I don't mean to come across like an ass but it would be helpful (for the community) if there were a clear consensus by the ones responsible for managing this project how they intend for it to be licensed and used. It may even help for you all to take the time to explain what it is that you're hoping to achieve with your licensing so that your wishes can be adhered to or you can at least receive community feedback on what the best option may be.

It seems that the team behind this project wishes to maintain a fidelity to the concept of Open Source development and open development and implementations, in general. If that's the case, then I implore you all to consider the Open Source Foundation's scathing reprimand of Facebook's Llama 2 license requirements here.

Specifically, it is stated that, "Unfortuntaely, the tech giant has created the misunderstanding that Llama 2 is 'open source' - it is not.. Even assuming the term can be validly applied to a large language model comprising several resources of differenet kinds, Meta is confusing 'open source' with 'resources available to some users under some conditions', two very different things. We've asked them to correct their misstatement."

Very specifically, they state, "Open Source is premised on the understanding that everyone gets to share no matter who you are. The commercial limitation in paragraph 2 of LLAMA COMMUNITY LICENSE AGREEMENT is contrary to that promise in the OSD."

Given this unequivocal statement by the OSI, its clear that they would find WizardCoder (under its former license structure) to fall outside of the proper definition of Open Source.

Its worth noting that the usage restrictions, even for the sake of prohibiting folks from leveraging the AI for harmful purposes, also violates the OSI's definition of open source per the OSD. I'm willing to cede on this point since it seems that AI models are being evalauted under a different definition of Open Source for some reason; that notwithstanding, it is hard to imagine that the OSI will ever agree that restricting commercial use of a model could fall under the definition of 'open source'.

Final Verdict Options

Either the model(s) have restrictive licenes and are not open source per the definition of open source adhered to by the Open Source Initiative (OSI) or they can be re-used for commercial purposes and can fairly be called open source.

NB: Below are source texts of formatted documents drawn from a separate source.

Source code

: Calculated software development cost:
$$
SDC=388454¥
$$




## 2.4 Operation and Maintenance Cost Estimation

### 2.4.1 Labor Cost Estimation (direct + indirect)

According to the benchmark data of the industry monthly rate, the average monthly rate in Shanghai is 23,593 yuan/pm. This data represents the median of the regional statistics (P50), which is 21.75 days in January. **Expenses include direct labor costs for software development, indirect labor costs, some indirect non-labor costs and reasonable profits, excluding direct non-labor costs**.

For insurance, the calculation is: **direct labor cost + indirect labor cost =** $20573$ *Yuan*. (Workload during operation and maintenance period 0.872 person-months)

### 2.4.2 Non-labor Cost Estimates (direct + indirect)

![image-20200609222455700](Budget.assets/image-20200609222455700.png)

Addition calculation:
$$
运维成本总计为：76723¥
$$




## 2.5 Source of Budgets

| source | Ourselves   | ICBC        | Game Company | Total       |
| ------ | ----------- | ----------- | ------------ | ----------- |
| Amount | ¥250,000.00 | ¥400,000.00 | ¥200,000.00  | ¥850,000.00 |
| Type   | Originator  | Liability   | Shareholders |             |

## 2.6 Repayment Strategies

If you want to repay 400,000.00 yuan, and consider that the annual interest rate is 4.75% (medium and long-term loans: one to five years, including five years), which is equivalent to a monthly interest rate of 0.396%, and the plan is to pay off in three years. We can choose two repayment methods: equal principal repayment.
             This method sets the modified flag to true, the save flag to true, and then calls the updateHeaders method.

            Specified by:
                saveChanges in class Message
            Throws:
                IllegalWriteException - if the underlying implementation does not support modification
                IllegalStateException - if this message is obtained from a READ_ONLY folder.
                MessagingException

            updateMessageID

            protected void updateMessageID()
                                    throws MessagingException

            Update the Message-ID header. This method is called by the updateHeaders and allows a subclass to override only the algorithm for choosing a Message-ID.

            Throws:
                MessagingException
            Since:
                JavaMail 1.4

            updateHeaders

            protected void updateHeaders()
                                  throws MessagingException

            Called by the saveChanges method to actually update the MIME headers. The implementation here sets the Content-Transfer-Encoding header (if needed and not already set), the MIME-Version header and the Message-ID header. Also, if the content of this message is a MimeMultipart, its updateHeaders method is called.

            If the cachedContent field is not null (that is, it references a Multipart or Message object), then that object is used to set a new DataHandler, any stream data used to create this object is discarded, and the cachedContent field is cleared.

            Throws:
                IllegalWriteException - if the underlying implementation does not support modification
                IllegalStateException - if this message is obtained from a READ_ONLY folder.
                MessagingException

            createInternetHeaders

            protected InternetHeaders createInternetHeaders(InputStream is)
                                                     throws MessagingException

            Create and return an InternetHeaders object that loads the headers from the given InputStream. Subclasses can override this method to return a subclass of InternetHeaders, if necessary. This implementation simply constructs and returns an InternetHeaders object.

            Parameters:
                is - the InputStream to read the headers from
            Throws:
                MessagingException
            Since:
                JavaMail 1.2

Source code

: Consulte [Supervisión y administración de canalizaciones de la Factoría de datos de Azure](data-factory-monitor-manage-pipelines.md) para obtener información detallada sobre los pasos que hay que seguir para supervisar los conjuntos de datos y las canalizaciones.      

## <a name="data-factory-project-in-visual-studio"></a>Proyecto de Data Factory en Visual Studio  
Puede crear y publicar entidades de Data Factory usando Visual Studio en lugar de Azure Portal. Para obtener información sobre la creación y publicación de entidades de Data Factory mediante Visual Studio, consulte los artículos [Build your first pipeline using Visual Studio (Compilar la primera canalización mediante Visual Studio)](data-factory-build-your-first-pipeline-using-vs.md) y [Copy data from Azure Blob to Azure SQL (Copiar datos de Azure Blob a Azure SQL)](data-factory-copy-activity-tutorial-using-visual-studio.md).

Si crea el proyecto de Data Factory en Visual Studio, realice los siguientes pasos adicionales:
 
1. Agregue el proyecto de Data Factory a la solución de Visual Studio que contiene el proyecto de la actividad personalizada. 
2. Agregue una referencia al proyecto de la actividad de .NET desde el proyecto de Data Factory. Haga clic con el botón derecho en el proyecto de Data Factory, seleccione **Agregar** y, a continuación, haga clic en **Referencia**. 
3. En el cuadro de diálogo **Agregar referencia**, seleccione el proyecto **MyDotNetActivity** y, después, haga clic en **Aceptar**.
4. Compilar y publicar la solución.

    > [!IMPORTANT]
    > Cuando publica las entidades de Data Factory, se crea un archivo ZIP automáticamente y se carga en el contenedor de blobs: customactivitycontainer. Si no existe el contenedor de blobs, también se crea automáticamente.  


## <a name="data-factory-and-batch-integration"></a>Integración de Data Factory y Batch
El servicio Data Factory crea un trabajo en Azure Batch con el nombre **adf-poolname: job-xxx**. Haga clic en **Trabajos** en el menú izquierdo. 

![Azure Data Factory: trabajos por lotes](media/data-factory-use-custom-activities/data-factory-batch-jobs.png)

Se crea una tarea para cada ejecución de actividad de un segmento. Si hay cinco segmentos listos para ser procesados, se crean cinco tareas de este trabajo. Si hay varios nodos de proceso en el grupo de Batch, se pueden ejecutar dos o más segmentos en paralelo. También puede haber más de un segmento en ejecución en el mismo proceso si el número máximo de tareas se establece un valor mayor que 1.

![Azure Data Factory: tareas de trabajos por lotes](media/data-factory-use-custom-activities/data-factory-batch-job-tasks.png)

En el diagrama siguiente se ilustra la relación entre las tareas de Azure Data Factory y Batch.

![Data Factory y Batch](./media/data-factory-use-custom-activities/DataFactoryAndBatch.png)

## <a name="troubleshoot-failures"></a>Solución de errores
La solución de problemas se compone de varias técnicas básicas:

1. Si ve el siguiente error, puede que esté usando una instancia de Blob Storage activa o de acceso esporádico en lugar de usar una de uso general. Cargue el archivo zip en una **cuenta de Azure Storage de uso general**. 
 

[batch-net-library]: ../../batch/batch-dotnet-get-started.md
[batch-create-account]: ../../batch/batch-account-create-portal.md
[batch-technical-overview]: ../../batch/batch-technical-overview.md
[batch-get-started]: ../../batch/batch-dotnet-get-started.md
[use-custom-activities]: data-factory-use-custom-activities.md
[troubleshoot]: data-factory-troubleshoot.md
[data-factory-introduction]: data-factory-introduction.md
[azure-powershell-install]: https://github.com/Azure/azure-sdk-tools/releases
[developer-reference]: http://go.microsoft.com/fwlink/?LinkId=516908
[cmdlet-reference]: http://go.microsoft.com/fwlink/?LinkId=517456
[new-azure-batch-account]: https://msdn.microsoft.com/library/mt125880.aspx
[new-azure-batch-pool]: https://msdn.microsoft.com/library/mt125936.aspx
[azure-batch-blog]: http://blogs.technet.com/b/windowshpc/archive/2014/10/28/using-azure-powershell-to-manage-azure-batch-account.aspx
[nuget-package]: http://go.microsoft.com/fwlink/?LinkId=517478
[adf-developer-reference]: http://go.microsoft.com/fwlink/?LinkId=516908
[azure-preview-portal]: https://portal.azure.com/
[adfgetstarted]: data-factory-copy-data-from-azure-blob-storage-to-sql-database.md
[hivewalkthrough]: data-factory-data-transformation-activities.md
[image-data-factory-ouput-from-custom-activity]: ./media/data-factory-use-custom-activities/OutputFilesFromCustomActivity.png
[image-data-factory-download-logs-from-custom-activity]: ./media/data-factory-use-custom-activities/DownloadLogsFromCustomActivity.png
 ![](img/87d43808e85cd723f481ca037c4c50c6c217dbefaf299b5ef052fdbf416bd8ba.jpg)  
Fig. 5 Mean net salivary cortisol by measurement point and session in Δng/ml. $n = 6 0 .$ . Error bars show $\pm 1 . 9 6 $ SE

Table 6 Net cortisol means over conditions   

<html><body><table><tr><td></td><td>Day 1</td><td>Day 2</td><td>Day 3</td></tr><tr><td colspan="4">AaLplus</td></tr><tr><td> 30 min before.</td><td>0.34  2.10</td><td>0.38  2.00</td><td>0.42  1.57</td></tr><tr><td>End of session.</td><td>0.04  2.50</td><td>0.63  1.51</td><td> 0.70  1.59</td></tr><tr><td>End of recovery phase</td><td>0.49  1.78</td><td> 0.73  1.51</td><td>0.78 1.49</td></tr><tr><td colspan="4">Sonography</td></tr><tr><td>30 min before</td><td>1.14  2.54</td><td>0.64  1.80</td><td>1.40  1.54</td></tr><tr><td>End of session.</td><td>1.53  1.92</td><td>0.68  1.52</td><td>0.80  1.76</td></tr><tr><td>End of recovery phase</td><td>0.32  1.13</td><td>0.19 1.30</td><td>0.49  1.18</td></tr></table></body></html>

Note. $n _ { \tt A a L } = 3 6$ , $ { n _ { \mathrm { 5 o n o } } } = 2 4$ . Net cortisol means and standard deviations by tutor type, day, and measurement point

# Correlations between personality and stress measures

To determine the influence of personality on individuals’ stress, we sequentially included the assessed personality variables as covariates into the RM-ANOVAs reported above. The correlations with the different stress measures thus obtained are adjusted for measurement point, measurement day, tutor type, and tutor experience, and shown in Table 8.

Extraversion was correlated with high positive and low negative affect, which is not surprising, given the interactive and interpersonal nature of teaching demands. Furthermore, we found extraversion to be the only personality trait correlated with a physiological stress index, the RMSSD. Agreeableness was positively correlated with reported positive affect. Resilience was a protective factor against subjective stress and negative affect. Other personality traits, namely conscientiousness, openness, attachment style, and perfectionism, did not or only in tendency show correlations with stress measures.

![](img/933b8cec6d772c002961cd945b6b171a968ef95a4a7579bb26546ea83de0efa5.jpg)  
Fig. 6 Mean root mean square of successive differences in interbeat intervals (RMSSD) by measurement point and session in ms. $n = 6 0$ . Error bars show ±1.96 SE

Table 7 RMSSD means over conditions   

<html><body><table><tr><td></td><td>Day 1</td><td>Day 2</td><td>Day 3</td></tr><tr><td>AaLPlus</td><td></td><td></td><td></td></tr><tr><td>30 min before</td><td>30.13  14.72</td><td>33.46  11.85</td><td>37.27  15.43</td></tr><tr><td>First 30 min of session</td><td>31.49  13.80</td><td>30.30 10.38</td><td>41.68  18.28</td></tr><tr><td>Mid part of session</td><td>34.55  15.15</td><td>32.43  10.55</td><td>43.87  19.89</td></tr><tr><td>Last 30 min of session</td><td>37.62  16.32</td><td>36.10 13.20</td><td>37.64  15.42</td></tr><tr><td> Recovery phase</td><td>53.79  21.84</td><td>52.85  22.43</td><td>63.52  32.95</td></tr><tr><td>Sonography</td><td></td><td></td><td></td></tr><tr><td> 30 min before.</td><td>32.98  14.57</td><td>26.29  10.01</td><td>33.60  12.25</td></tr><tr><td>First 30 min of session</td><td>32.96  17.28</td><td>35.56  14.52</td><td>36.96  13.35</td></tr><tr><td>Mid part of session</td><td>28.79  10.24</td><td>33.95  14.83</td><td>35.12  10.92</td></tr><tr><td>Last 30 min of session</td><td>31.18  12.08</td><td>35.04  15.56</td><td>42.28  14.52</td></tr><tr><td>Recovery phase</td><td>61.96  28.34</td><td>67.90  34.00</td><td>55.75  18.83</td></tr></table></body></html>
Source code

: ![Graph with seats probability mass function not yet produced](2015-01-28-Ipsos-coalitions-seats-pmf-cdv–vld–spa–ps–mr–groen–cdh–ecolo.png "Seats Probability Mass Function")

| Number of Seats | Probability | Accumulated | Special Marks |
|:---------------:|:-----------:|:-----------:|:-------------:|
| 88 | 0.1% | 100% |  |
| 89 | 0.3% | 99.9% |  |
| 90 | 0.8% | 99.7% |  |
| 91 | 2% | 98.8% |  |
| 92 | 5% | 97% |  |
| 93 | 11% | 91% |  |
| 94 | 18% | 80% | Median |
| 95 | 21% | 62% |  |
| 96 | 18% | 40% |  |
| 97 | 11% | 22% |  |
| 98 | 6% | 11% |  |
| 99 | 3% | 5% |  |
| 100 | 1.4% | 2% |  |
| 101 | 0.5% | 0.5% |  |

As of right now, I'm not sure how anyone could intelligibly discern what licensing structure the WizardCoder model is under, which is problematic since the implications laden in the difference between 'commercial' and 'non-commercial' are significant.

I'm personally advocating for the team to place all models and their relevant assets under the same permissive license for the sake of open source and driving innovation in the AI space, in general.

ChiYeung Law · Answer 1 · Fri Aug 04 2023 16:06:50 GMT+0800 (China Standard Time)

Sorry for the inconsistencies. We are new to the License problems. Our belief is that "open-source LLM belongs to everyone". Thus, the license of WizardCoder will keep the same as StarCoder.